START GIVEN DATA
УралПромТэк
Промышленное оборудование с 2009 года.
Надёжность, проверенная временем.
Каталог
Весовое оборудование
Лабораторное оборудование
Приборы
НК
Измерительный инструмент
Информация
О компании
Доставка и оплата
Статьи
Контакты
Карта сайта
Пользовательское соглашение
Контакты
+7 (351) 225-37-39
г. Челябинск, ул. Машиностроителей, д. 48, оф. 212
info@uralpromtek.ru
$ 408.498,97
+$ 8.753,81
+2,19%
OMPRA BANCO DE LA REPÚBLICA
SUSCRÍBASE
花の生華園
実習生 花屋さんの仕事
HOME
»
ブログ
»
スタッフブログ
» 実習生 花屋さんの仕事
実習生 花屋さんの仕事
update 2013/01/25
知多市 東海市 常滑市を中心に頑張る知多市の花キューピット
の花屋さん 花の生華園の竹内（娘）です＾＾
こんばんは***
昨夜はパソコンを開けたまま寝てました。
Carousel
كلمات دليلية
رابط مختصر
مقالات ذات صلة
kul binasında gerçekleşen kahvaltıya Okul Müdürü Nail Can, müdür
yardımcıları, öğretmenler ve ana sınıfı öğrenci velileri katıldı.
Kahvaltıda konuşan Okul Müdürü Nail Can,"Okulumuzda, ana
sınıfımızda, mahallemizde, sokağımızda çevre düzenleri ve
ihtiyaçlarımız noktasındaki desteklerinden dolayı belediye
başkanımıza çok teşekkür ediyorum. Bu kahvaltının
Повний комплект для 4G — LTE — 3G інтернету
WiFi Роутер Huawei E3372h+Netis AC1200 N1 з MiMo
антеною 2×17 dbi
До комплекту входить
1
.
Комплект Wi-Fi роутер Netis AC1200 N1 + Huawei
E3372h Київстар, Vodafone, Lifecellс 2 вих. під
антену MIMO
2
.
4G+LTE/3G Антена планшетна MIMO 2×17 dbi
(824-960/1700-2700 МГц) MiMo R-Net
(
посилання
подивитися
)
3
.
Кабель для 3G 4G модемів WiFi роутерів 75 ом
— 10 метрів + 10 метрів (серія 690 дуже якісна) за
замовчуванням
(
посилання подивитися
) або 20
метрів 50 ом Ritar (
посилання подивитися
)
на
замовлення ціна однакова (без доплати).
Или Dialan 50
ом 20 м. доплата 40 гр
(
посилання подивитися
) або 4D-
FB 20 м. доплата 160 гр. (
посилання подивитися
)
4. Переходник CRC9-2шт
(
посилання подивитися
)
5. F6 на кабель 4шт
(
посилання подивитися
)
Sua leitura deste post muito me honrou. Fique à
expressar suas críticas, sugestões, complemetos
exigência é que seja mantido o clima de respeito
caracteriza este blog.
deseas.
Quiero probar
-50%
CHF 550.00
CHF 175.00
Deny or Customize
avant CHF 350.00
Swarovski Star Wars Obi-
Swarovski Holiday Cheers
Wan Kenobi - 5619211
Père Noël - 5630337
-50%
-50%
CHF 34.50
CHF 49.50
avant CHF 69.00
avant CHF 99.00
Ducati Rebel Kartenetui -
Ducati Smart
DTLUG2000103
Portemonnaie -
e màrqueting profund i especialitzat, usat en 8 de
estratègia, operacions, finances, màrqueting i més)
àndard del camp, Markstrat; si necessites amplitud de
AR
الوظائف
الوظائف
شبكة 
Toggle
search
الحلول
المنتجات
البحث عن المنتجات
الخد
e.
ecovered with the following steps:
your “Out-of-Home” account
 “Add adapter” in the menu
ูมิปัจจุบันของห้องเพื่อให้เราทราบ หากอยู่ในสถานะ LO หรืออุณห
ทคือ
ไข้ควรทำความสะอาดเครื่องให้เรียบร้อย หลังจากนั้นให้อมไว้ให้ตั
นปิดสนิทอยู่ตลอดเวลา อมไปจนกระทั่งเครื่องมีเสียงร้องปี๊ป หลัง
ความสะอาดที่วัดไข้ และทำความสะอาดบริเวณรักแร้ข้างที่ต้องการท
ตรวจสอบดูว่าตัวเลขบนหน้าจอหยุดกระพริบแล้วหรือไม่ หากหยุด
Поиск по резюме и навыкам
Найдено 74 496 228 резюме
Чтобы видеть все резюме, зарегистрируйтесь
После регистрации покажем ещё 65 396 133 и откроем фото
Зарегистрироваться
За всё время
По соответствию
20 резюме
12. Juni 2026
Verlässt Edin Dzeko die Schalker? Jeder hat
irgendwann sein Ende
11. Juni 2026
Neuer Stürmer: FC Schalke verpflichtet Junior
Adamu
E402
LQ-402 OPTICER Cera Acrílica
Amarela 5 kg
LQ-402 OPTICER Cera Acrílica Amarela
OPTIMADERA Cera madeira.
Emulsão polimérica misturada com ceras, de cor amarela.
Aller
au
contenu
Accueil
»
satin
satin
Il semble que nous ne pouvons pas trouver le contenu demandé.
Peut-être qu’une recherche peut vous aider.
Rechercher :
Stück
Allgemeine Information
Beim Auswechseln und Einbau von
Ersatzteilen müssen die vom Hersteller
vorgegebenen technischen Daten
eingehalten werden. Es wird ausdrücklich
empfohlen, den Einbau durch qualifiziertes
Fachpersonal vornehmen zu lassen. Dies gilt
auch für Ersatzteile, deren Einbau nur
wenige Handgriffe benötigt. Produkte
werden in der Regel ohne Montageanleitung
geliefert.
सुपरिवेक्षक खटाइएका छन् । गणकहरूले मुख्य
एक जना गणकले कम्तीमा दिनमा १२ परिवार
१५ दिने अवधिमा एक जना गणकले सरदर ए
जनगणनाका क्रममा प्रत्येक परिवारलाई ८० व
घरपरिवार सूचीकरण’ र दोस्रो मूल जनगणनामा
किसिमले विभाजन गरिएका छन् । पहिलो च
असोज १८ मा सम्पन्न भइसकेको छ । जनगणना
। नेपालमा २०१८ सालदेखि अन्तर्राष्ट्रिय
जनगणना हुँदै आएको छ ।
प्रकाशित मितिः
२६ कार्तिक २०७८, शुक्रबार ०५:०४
END GIVEN DATA
REQUEST ▸ Report every line above that has the string "метрів" in it.

EXPECTED ANSWER ▸
— 10 метрів + 10 метрів (серія 690 дуже якісна) за
метрів 50 ом Ritar (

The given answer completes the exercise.